Conflict Modeling and Resolution

The framework enables learning from correction signals via explicit conflict modeling, which improves the accuracy of LLMs in identifying disagreements between Maker and Checker decisions.

Real-World Effectiveness

The framework demonstrates robust performance in production, achieving a 96.3% alignment rate with human experts, highlighting its potential for real-world applications.

Demerits

Limitation in Data Requirements

The framework requires a large dataset of historical cases to construct EAFD graphs and aggregate them into a knowledge base, which may be a limitation for smaller-scale applications.

Potential Overreliance on Precedents

The framework relies on validated resolution paths from precedents, which may lead to overreliance on established cases and neglect of novel or exceptional circumstances.
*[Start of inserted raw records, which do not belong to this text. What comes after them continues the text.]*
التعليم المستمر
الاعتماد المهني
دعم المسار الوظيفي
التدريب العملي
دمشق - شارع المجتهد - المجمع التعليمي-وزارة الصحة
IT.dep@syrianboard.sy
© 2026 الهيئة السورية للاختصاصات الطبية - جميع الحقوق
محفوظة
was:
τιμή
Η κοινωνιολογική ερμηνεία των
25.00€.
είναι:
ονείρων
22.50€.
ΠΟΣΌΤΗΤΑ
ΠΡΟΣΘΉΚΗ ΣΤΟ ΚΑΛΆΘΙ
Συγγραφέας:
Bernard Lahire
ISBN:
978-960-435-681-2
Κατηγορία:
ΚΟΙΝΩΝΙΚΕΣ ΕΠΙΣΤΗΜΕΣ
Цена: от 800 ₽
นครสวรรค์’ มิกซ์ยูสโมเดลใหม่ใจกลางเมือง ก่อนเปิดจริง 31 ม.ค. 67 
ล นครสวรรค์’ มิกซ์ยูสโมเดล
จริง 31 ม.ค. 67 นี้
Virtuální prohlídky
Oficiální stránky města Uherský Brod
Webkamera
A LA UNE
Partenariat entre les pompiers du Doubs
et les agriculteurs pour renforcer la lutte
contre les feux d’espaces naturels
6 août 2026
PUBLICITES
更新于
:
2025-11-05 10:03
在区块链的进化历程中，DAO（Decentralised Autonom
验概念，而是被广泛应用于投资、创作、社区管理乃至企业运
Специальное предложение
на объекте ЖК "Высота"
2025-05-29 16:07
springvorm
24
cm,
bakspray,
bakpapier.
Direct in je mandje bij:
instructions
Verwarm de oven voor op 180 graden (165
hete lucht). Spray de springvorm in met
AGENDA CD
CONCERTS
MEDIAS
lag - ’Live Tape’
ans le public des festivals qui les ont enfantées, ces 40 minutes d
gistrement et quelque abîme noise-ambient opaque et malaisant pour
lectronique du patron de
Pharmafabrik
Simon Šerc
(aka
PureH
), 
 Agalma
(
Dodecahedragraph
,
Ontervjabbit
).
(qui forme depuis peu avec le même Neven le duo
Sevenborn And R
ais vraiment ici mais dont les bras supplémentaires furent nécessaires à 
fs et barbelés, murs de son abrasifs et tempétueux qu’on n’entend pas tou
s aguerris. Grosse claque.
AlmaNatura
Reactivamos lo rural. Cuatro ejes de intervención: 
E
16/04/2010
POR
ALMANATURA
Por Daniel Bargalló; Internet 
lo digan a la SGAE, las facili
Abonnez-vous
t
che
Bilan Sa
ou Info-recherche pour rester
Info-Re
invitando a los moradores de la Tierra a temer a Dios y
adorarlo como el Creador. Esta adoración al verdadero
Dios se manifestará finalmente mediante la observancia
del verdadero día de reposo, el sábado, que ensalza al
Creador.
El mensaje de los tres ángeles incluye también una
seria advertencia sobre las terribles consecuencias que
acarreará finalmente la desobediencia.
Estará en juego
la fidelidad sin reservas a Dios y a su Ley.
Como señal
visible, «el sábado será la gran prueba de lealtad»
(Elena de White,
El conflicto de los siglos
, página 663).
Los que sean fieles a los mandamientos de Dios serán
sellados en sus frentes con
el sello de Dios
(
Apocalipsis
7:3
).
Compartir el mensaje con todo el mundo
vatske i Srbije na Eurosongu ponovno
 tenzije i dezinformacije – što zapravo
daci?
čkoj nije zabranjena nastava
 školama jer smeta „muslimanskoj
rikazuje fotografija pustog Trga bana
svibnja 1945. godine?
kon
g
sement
Scalability and Generalizability

The framework's performance may degrade in more diverse or complex domains, requiring further research and adaptation to ensure scalability and generalizability.

Expert Commentary

The article presents a significant contribution to the field of AI-powered adjudication systems, highlighting the importance of operational grounding and explicit conflict modeling in LLMs. The framework's real-world effectiveness and scalability are impressive, but further research is needed to address concerns about bias, fairness, and accountability in AI-driven decision-making. Moreover, the framework's reliance on precedents and its potential overreliance on established cases are limitations that require careful consideration. As AI-powered adjudication systems become more prevalent, it is essential to develop regulatory frameworks and standards that ensure the fairness, accountability, and transparency of these systems.

Recommendations

  • Further research is needed to address concerns about bias, fairness, and accountability in AI-driven decision-making, particularly in high-stakes domains such as law and healthcare.
  • Developing regulatory frameworks and standards for AI-powered adjudication systems is essential to ensure the fairness, accountability, and transparency of these systems.